Pabo Zij-instroom

Sterk

Vandaag leer ik groep 3 dat je soms de -u- hoort, maar niet schrijft. Op het digibord schrijf ik: sterk.

‘Juf, waarom staan er een -l- en een -c-?’ Verbaasd kijk ik naar Pieter. ‘Waar zie jij dat dan?’ Pieter spelt: ‘s-t-e-r-l-c’. Ik moet hard lachen: ‘Sorry, de juf moet nog netjes leren schrijven.’. Snel wis ik de -k- uit en schrijf deze opnieuw.

Op de pabo krijg ik binnenkort schrijfles. Ik ga terug in de tijd. Waar ik jarenlang een driehoek op mijn pen had, voor een goede pengreep. Maar nog steeds houd ik hem met 3 vingers vast. Mijn woorden zijn een hussel van hoofdletters en kleine letters. Zelden netjes op het lijntje. Ik ga nu eenmaal graag buiten de lijntjes en ben dol op een beetje chaos.

Oude gewoontes afleren is niet makkelijk. Ook niet als het gaat om schrijfletters. Ik oefen opnieuw, opnieuw en opnieuw.

Als zij-instromer sta je al snel zelfstandig voor de klas. Dat vraagt een grote mate van doorzettingsvermogen en acceptatie. Acceptatie dat je nog niet alles kan. In de eerste maanden heb ik mij daardoor echt heel klein gevoeld. Ineens was ik weer een ‘junior’ in mijn vak, waardoor ik soms vergat dat ik mocht vertrouwen op de kennis en ervaring die ik in mijn leven al had opgedaan. Naarmate ik meer verantwoordelijkheid kreeg, groeide ook mijn zelfvertrouwen.
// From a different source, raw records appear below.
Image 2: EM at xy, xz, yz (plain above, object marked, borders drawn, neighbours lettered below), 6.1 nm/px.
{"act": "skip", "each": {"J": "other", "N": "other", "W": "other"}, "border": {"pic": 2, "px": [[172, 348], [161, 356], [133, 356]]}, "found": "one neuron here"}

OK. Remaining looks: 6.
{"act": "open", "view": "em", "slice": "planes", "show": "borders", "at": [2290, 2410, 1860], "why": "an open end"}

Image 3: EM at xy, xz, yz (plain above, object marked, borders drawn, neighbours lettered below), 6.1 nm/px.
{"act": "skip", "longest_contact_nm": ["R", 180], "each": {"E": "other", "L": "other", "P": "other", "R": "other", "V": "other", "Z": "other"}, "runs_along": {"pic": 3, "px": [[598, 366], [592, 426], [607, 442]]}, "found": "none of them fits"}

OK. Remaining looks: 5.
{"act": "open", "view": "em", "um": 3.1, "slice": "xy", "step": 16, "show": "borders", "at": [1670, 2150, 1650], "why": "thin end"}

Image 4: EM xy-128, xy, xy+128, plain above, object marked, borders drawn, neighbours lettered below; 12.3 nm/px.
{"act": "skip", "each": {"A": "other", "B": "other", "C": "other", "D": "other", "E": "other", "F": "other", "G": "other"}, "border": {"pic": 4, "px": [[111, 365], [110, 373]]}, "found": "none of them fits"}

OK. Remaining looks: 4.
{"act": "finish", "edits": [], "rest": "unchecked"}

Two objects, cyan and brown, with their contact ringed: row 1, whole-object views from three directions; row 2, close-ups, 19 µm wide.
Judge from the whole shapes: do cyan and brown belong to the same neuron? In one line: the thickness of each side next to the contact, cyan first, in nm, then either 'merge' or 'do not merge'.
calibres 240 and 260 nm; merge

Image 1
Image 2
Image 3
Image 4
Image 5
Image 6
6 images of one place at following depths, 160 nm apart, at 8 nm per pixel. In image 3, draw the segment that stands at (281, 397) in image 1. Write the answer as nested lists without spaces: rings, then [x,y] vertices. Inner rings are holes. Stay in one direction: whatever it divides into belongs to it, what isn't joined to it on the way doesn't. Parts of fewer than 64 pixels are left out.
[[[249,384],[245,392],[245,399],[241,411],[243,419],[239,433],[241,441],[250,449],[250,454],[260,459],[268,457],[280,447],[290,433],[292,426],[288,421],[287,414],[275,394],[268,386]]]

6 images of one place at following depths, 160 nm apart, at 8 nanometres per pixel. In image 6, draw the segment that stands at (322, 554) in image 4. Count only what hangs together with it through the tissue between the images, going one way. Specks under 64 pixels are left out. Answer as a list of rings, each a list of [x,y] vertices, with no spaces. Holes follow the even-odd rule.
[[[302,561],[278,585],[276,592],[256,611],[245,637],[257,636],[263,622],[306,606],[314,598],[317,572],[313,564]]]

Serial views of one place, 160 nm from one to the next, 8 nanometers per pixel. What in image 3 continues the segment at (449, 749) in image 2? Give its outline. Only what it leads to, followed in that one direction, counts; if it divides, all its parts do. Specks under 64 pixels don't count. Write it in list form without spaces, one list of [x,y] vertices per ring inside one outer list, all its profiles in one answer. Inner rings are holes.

En vanaf het moment dat het mij lukte om niet een ‘kunstje’ te doen maar dichtbij mezelf te blijven, vond ik de aansluiting met de leerlingen. Wat volgens mij de basis is om goed les te kunnen geven.

Is het erg dat de leerlingen zien dat ik nog niet alles perfect kan? Ik denk van niet. Als zij-instromer ben je namelijk het grote voorbeeld van een leerproces. Dus als jij je even klein voelt, onthoud dan:

  • het is oké is om nog niet alles te kunnen. Maar je kan wel bijna alles leren.
  • oude gewoontes voelen veilig. Maar soms is het goed om het anders te doen.
  • je mag gewoon jezelf zijn, met al je onzekerheden. Het maakt je sterk.

En binnenkort schrijf ik dat met een prachtige -k-.